Many global markets have slipped into correction or near-correction territory.  As I write this, the TSX Composite Index has dropped 10.4% from its early September high.  While stock market volatility isn’t much fun for private investors, those that have planned for it need not fret.  A properly specified portfolio that has taken this inevitable risk into account can weather and capitalize on the “bumps” along the way. One way to insulate your portfolio from market declines is to make sure you have properly segregated your short- and medium-term cash needs from your long-term investments.

Private investors define risk in a much different way than investment analysts and portfolio managers.  To most industry types, risk is frequently expressed as the degree to which a stock moves up or down in relation to the average stock, or as the expected movement in a bond’s price for a given increase or decrease in interest rates.  This, however, is often of little relevance to most private investors who define risk as losing money or running out of money in retirement.  As it turns out, private investors think more like pension plans, who share many of the same concerns.

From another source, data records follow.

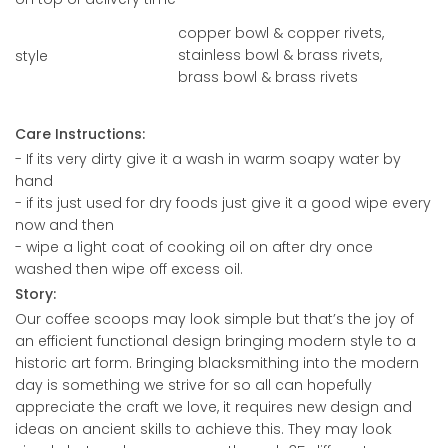
copper bowl & copper rivets,
stainless bowl & brass rivets,
style
brass bowl & brass rivets
Care Instructions:
- If its very dirty give it a wash in warm soapy water by
hand
- if its just used for dry foods just give it a good wipe every
now and then
- wipe a light coat of cooking oil on after dry once
washed then wipe off excess oil.
Story:
Our coffee scoops may look simple but that’s the joy of
an efficient functional design bringing modern style to a
historic art form. Bringing blacksmithing into the modern
day is something we strive for so all can hopefully
appreciate the craft we love, it requires new design and
ideas on ancient skills to achieve this. They may look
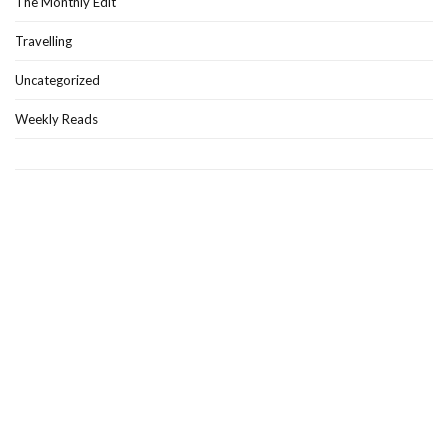
The Monthly Edit
Travelling
Uncategorized
Weekly Reads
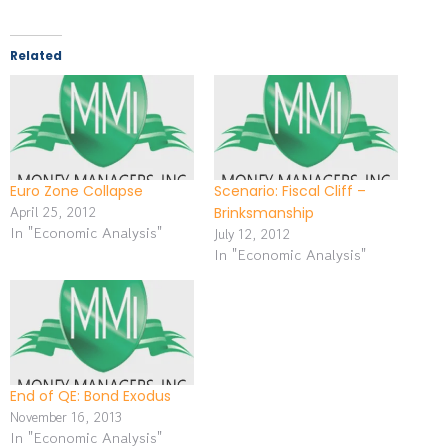
Related
Euro Zone Collapse
Scenario: Fiscal Cliff –
April 25, 2012
Brinksmanship
In "Economic Analysis"
July 12, 2012
In "Economic Analysis"
End of QE: Bond Exodus
November 16, 2013
In "Economic Analysis"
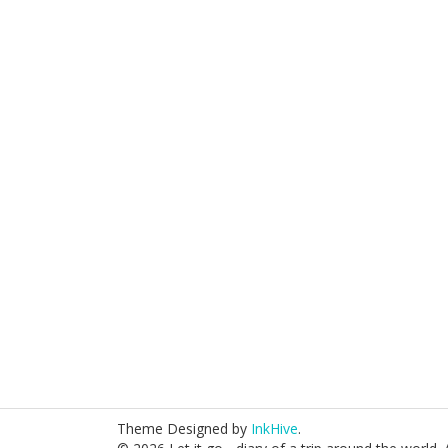
Theme Designed by
InkHive
.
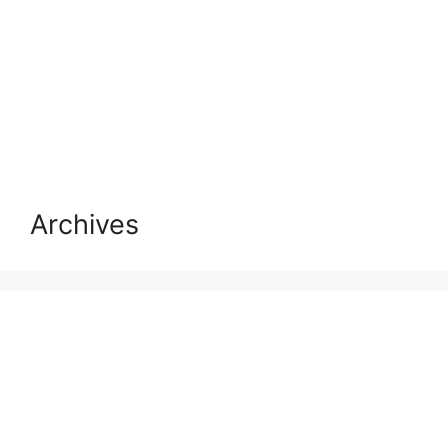
Archives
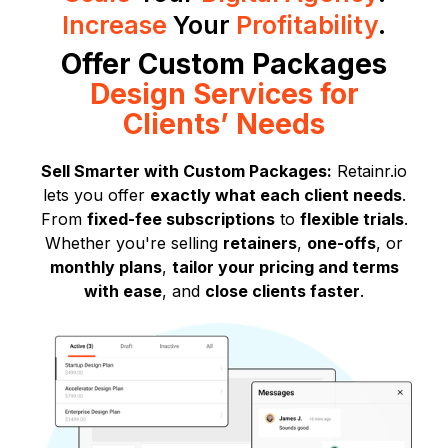
Increase
Your
Profitability
.
Offer Custom Packages
Design Services for
Clients’ Needs
Sell Smarter with Custom Packages:
Retainr.io
lets you offer
exactly what each client needs
.
From
fixed-fee subscriptions
to
flexible trials
.
Whether you're selling
retainers
,
one-offs
, or
monthly plans
,
tailor your pricing and terms
with ease
, and
close clients faster
.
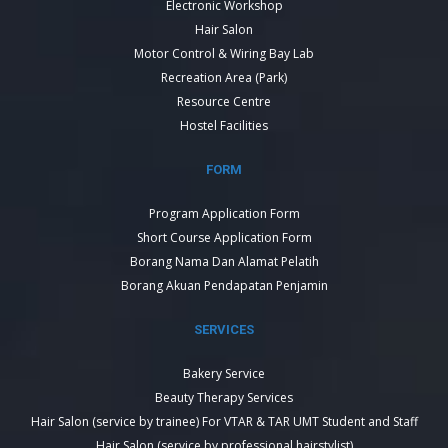
Electronic Workshop
Hair Salon
Motor Control & Wiring Bay Lab
Recreation Area (Park)
Resource Centre
Hostel Facilities
FORM
Program Application Form
Short Course Application Form
Borang Nama Dan Alamat Pelatih
Borang Akuan Pendapatan Penjamin
SERVICES
Bakery Service
Beauty Therapy Services
Hair Salon (service by trainee) For VTAR & TAR UMT Student and Staff
Hair Salon (service by professional hairstylist)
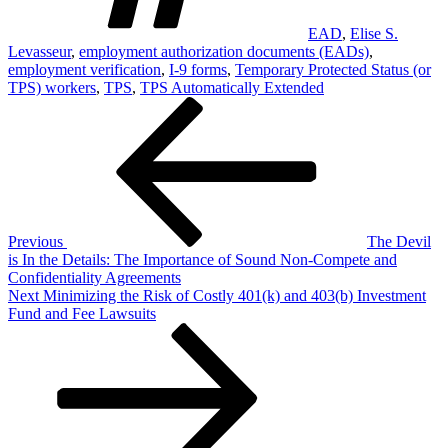
EAD
,
Elise S.
Levasseur
,
employment authorization documents (EADs)
,
employment verification
,
I-9 forms
,
Temporary Protected Status (or
TPS) workers
,
TPS
,
TPS Automatically Extended
Post
Previous
Post
navigation
Previous
The Devil
is In the Details: The Importance of Sound Non-Compete and
Confidentiality Agreements
Next
Next
Minimizing the Risk of Costly 401(k) and 403(b) Investment
Post
Fund and Fee Lawsuits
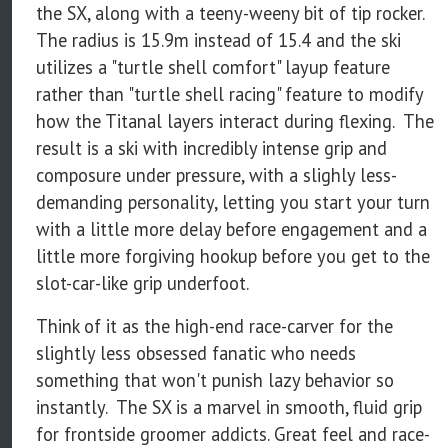
the SX, along with a teeny-weeny bit of tip rocker.
The radius is 15.9m instead of 15.4 and the ski
utilizes a "turtle shell comfort" layup feature
rather than "turtle shell racing" feature to modify
how the Titanal layers interact during flexing. The
result is a ski with incredibly intense grip and
composure under pressure, with a slighly less-
demanding personality, letting you start your turn
with a little more delay before engagement and a
little more forgiving hookup before you get to the
slot-car-like grip underfoot.
Think of it as the high-end race-carver for the
slightly less obsessed fanatic who needs
something that won't punish lazy behavior so
instantly. The SX is a marvel in smooth, fluid grip
for frontside groomer addicts. Great feel and race-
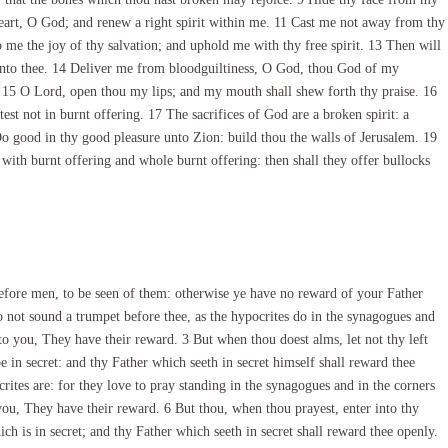
 heart, O God; and renew a right spirit within me. 11 Cast me not away from thy
 me the joy of thy salvation; and uphold me with thy free spirit. 13 Then will
d unto thee. 14 Deliver me from bloodguiltiness, O God, thou God of my
. 15 O Lord, open thou my lips; and my mouth shall shew forth thy praise. 16
htest not in burnt offering. 17 The sacrifices of God are a broken spirit: a
Do good in thy good pleasure unto Zion: build thou the walls of Jerusalem. 19
 with burnt offering and whole burnt offering: then shall they offer bullocks
fore men, to be seen of them: otherwise ye have no reward of your Father
 not sound a trumpet before thee, as the hypocrites do in the synagogues and
nto you, They have their reward. 3 But when thou doest alms, let not thy left
in secret: and thy Father which seeth in secret himself shall reward thee
rites are: for they love to pray standing in the synagogues and in the corners
 you, They have their reward. 6 But thou, when thou prayest, enter into thy
ch is in secret; and thy Father which seeth in secret shall reward thee openly.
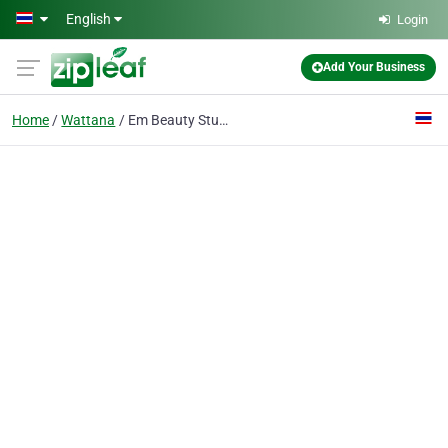
Skip to main content
English
Login
Add Your Business
Home
Wattana
Em Beauty Studio Co., Ltd.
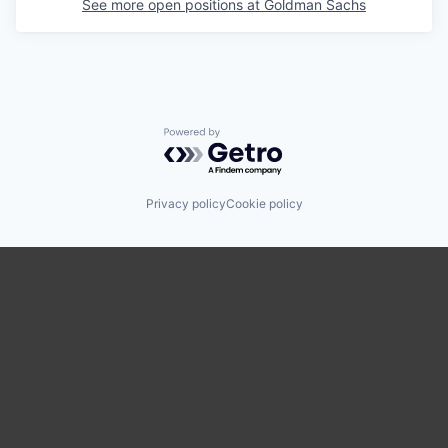
See more open positions at
Goldman Sachs
Powered by Getro.com
Privacy policy
Cookie policy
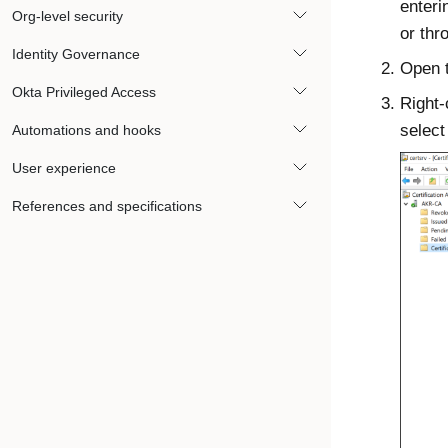
enter
Org-level security
or thr
Identity Governance
Open 
Okta Privileged Access
Right-
selec
Automations and hooks
User experience
References and specifications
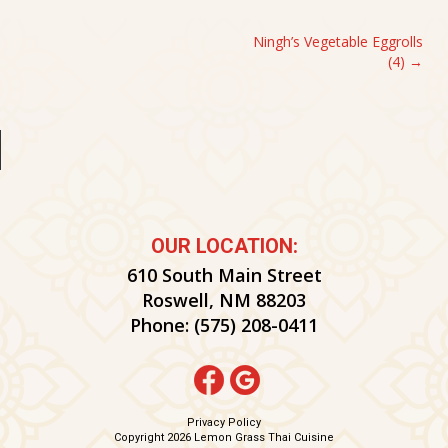
POST
Ningh’s Vegetable Eggrolls
(4)
NAVIGATION
OUR LOCATION:
610 South Main Street
Roswell, NM 88203
Phone:
(575) 208-0411
Privacy Policy
Copyright 2026 Lemon Grass Thai Cuisine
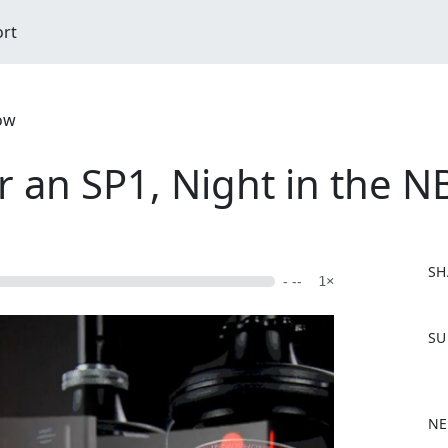
ort
ow
er an SP1, Night in the 
SH
- --
1×
F
SU
a
c
e
b
NE
o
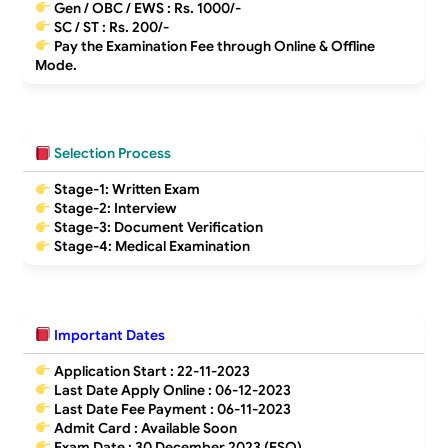
Gen / OBC / EWS :
Rs. 1000/-
SC / ST :
Rs. 200/-
Pay the Examination Fee through Online & Offline
Mode.
Selection Process
Stage-1: Written Exam
Stage-2: Interview
Stage-3: Document Verification
Stage-4: Medical Examination
Important Dates
Application Start :
22-11-2023
Last Date Apply Online :
06-12-2023
Last Date Fee Payment :
06-11-2023
Admit Card : Available Soon
Exam Date : 30 December 2023 (ESO)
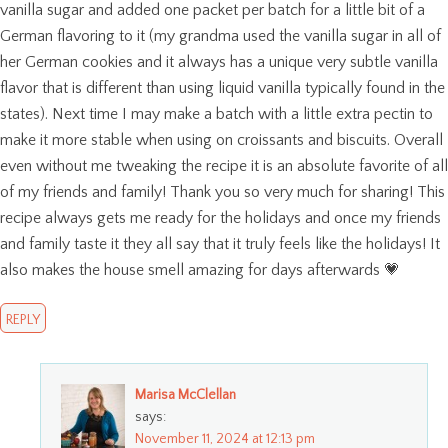
vanilla sugar and added one packet per batch for a little bit of a
German flavoring to it (my grandma used the vanilla sugar in all of
her German cookies and it always has a unique very subtle vanilla
flavor that is different than using liquid vanilla typically found in the
states). Next time I may make a batch with a little extra pectin to
make it more stable when using on croissants and biscuits. Overall
even without me tweaking the recipe it is an absolute favorite of all
of my friends and family! Thank you so very much for sharing! This
recipe always gets me ready for the holidays and once my friends
and family taste it they all say that it truly feels like the holidays! It
also makes the house smell amazing for days afterwards 💗
REPLY
Marisa McClellan
says:
November 11, 2024 at 12:13 pm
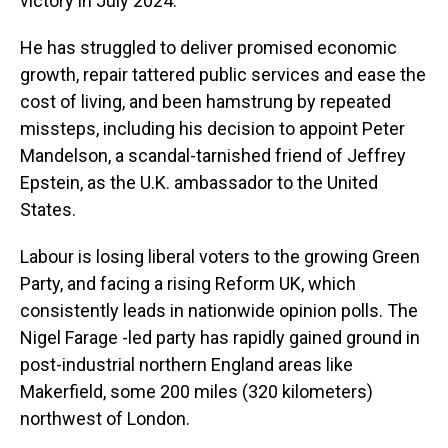
victory in July 2024.
He has struggled to deliver promised economic
growth, repair tattered public services and ease the
cost of living, and been hamstrung by repeated
missteps, including his decision to appoint Peter
Mandelson, a scandal-tarnished friend of Jeffrey
Epstein, as the U.K. ambassador to the United
States.
Labour is losing liberal voters to the growing Green
Party, and facing a rising Reform UK, which
consistently leads in nationwide opinion polls. The
Nigel Farage -led party has rapidly gained ground in
post-industrial northern England areas like
Makerfield, some 200 miles (320 kilometers)
northwest of London.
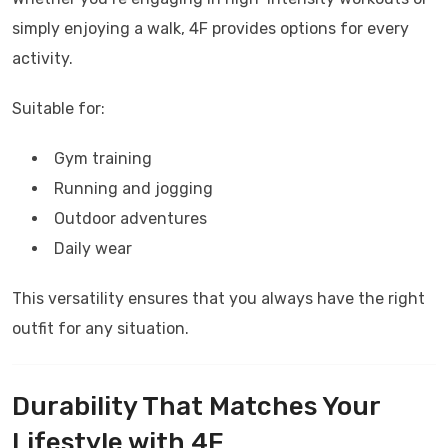
simply enjoying a walk,
4F
provides options for every
activity.
Suitable for:
Gym training
Running and jogging
Outdoor adventures
Daily wear
This versatility ensures that you always have the right
outfit for any situation.
Durability That Matches Your
Lifestyle with
4F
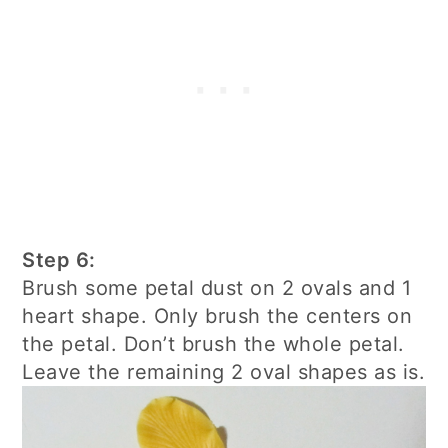
Step 6:
Brush some petal dust on 2 ovals and 1
heart shape. Only brush the centers on
the petal. Don’t brush the whole petal.
Leave the remaining 2 oval shapes as is.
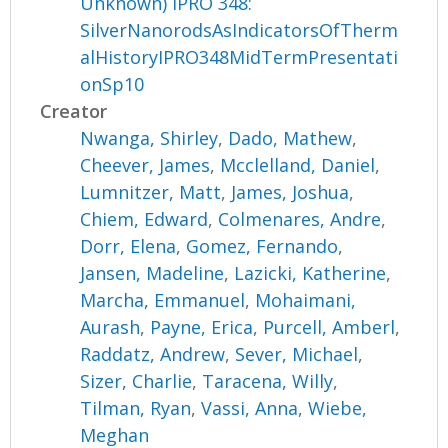
Unknown) IPRO 348:
SilverNanorodsAsIndicatorsOfTherm
alHistoryIPRO348MidTermPresentati
onSp10
Creator
Nwanga, Shirley
,
Dado, Mathew
,
Cheever, James
,
Mcclelland, Daniel
,
Lumnitzer, Matt
,
James, Joshua
,
Chiem, Edward
,
Colmenares, Andre
,
Dorr, Elena
,
Gomez, Fernando
,
Jansen, Madeline
,
Lazicki, Katherine
,
Marcha, Emmanuel
,
Mohaimani,
Aurash
,
Payne, Erica
,
Purcell, Amberl
,
Raddatz, Andrew
,
Sever, Michael
,
Sizer, Charlie
,
Taracena, Willy
,
Tilman, Ryan
,
Vassi, Anna
,
Wiebe,
Meghan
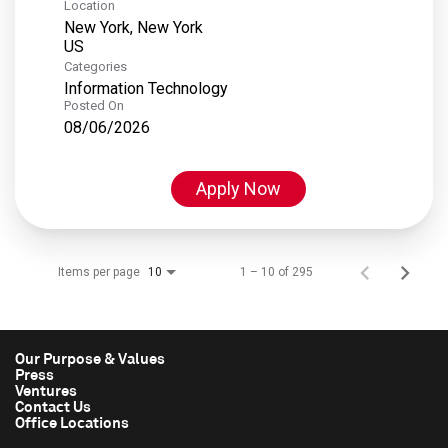
Location
New York, New York
Categories
Information Technology
Posted On
08/06/2026
Apply Now
Items per page
1 – 10 of 295
10
Our Purpose & Values
Press
Ventures
Contact Us
Office Locations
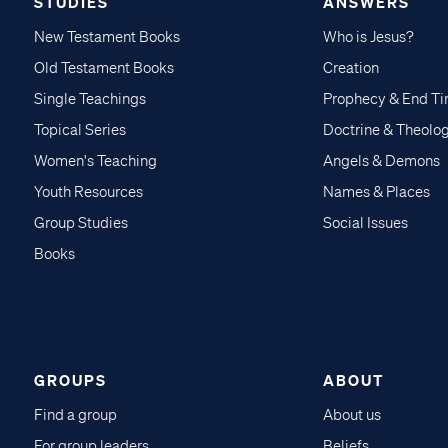
STUDIES
ANSWERS
New Testament Books
Who is Jesus?
Old Testament Books
Creation
Single Teachings
Prophecy & End T
Topical Series
Doctrine & Theolo
Women's Teaching
Angels & Demons
Youth Resources
Names & Places
Group Studies
Social Issues
Books
GROUPS
ABOUT
Find a group
About us
For group leaders
Beliefs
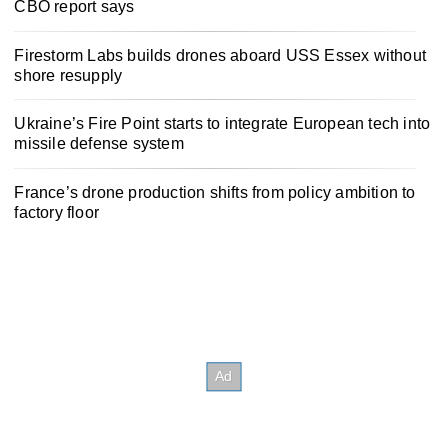
CBO report says
Firestorm Labs builds drones aboard USS Essex without
shore resupply
Ukraine’s Fire Point starts to integrate European tech into
missile defense system
France’s drone production shifts from policy ambition to
factory floor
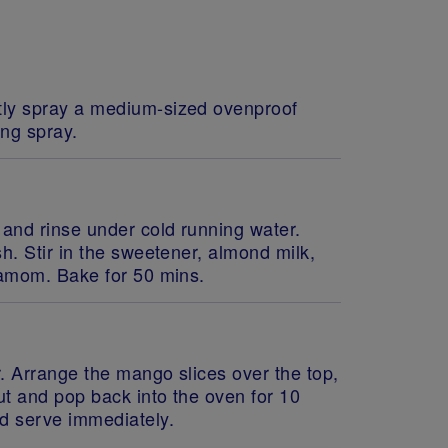
tly spray a medium-sized ovenproof
ing spray.
 and rinse under cold running water.
sh. Stir in the sweetener, almond milk,
rdamom. Bake for 50 mins.
hr. Arrange the mango slices over the top,
ut and pop back into the oven for 10
nd serve immediately.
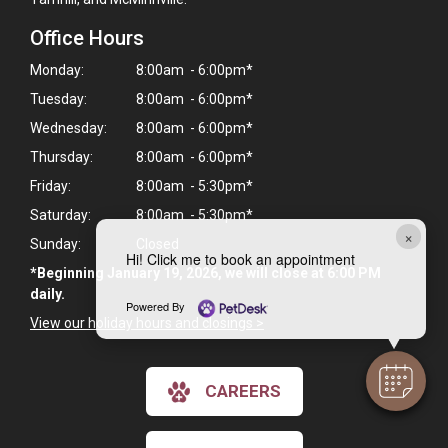
Office Hours
Monday:
8:00am - 6:00pm*
Tuesday:
8:00am - 6:00pm*
Wednesday:
8:00am - 6:00pm*
Thursday:
8:00am - 6:00pm*
Friday:
8:00am - 5:30pm*
Saturday:
8:00am - 5:30pm*
×
Sunday:
Closed
Hi! Click me to book an appointment
*Beginning January 19, 2026, we will close at 6:00 PM
daily.
Powered By
View our holiday hours and closings >
CAREERS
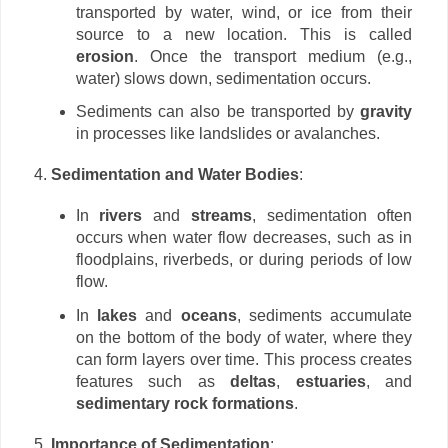
transported by water, wind, or ice from their
source to a new location. This is called
erosion
. Once the transport medium (e.g.,
water) slows down, sedimentation occurs.
Sediments can also be transported by
gravity
in processes like landslides or avalanches.
Sedimentation and Water Bodies
:
In
rivers
and
streams
, sedimentation often
occurs when water flow decreases, such as in
floodplains, riverbeds, or during periods of low
flow.
In
lakes
and
oceans
, sediments accumulate
on the bottom of the body of water, where they
can form layers over time. This process creates
features such as
deltas
,
estuaries
, and
sedimentary rock formations
.
Importance of Sedimentation
:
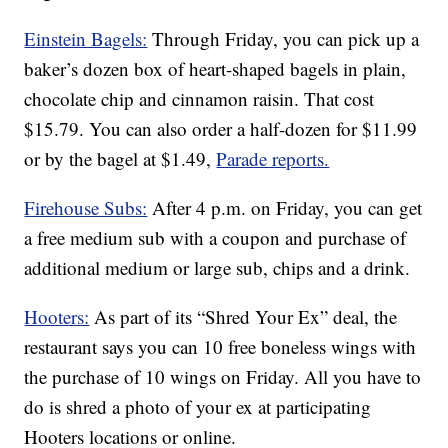
Einstein Bagels:
Through Friday, you can pick up a
baker’s dozen box of heart-shaped bagels in plain,
chocolate chip and cinnamon raisin. That cost
$15.79. You can also order a half-dozen for $11.99
or by the bagel at $1.49,
Parade reports.
Firehouse Subs:
After 4 p.m. on Friday, you can get
a free medium sub with a coupon and purchase of
additional medium or large sub, chips and a drink.
Hooters:
As part of its “Shred Your Ex” deal, the
restaurant says you can 10 free boneless wings with
the purchase of 10 wings on Friday. All you have to
do is shred a photo of your ex at participating
Hooters locations or online.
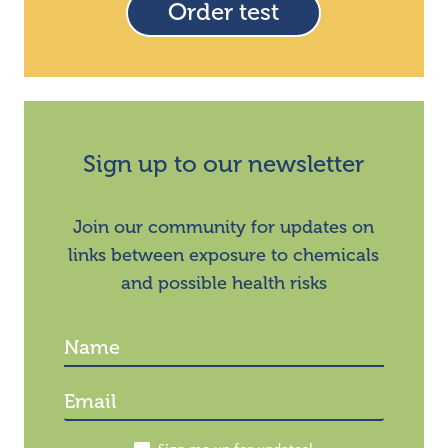
Order test
Sign up to our newsletter
Join our community for updates on
links between exposure to chemicals
and possible health risks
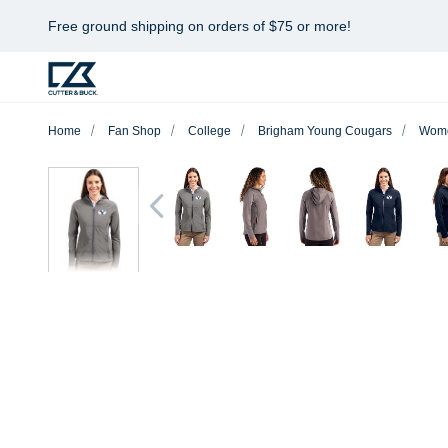
Free ground shipping on orders of $75 or more!
Home
Fan Shop
College
Brigham Young Cougars
Wom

Private investors save today with the goal of meeting their objectives in the future.  Similarly, pension plans have savings today (assets in the form of employee plan contributions) and future obligations (expenses that must be paid out to retirees).  Risk, to a pension plan, is not having the required assets in the future to meet those promised obligations.  Essentially, both are concerned with not having enough down the road in an uncertain world.

Professionally-managed pension funds have a few good ideas about how to ensure they can meet their future obligations – the most important of which is a discipline called Asset Liability Matching, or ALM.  The concept is quite simple: if you have a known liability in the future (a pension payment to a retired plan member), you should buy an investment today that matures just before the obligation is due, at a value equivalent to the payment amount.  For example, if the plan has an obligation to pay $100 to a plan member in 10 years, the manager might buy a zero-coupon bond today for $74 that matures in 10 years at $100.  With an ALM strategy, the pension plan does not have to worry about running out of money since it has effectively matched a current asset with a future liability.

Private investors will have a difficult time matching assets and liabilities at the same level of detail as a well-managed pension plan, but the concept is still important to follow.  They can simplify their investment approach by lumping their future objectives into three buckets –  short term, medium term, long term – and then matching their savings to each of these buckets.  Short-term cash flow needs should be invested in near-cash securities or a money market fund.  Medium-term savings should be invested in a bond fund or individual bonds with maturity dates that are matched to the date those savings will be needed.  Long-term assets should be invested in equity or equity-like securities with the objective of achieving a higher return without subjecting the investor to a high degree of risk associated with running out of money.

An ALM strategy can help take the emotion out of investment decision-making, providing the peace of mind that investors have a plan in place to help them meet their goals and objectives – whether these goals are 10 months or 10 years into the future.